Histology and magnetic resonance imaging are the golden standards to define NAFLD [1]. However, studies of the association between NAFLD and AF using these methods to detect NAFLD do not exist. Because liver biopsy is an invasive procedure and thus cannot be performed without a suspicion of liver morbidity, the study populations where histological evaluation has been performed are not representative of the general NAFLD population. Nevertheless, studies with biopsy-proven NAFLD could give us information of how different histologic features of NAFLD associate with AF. Moreover, long-term follow-up studies on NAFLD proven by magnetic resonance imaging or magnetic resonance-proton density fat fraction and with exclusion of MetS and/or epicardial fat would be needed to establish the individual role of NAFLD in the development of AF.

Whether a reduction of liver fat or improvement of liver histology reduces the future risk of AF has not been studied.
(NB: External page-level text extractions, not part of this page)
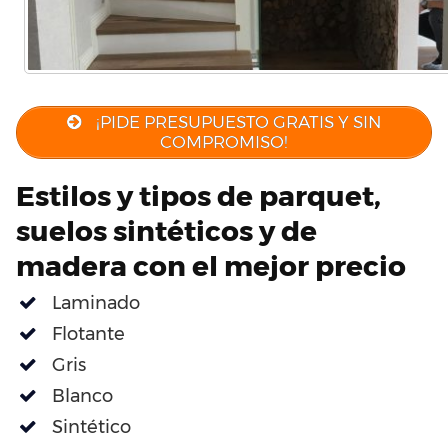
¡PIDE PRESUPUESTO GRATIS Y SIN
COMPROMISO!
Estilos y tipos de parquet,
suelos sintéticos y de
madera con el mejor precio
Laminado
Flotante
Gris
Blanco
Sintético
However, it is interesting that a meta-analysis of pioglitazone use and the risk of AF showed that pioglitazone may confer some protection against AF in patients with T2D [85]. Because pioglitazone has been reported to diminish liver fat and/or improve liver histology among subjects with NAFLD [86–88] and to increase the level of circulating adiponectin [89], the possible protection against AF by pioglitazone may come out via beneficial effects on liver histology and adiponectin level.

Further studies would also be needed to elucidate whether diminished adiponectin level has an active role in the pathogenesis of NAFLD and AF. This could provide new therapeutic targets on NAFLD and AF progression [89].

Conclusions

There is growing epidemiologic evidence of the association of NAFLD and the incidence of AF. Ultrasound-verified prospective studies consistently demonstrate that NAFLD is associated with the incidence of AF. The more morbid or older the population, the stronger the association seems to be, possibly due to higher prevalence of progressive NAFLD stages such as fibrosis and NASH. As confounding factors such as MetS, T2D and epicardial fat accumulation are prevalent in patients with NAFLD, further investigation is still needed to establish the independent causative role of NAFLD in the development of AF.

Disclosure statement

No potential conflict of interest was reported by the authors.

Additional information

Funding

This work was supported by the Finnish Medical Foundation and the Medical Association of Vaasa, Vaasa, Finland.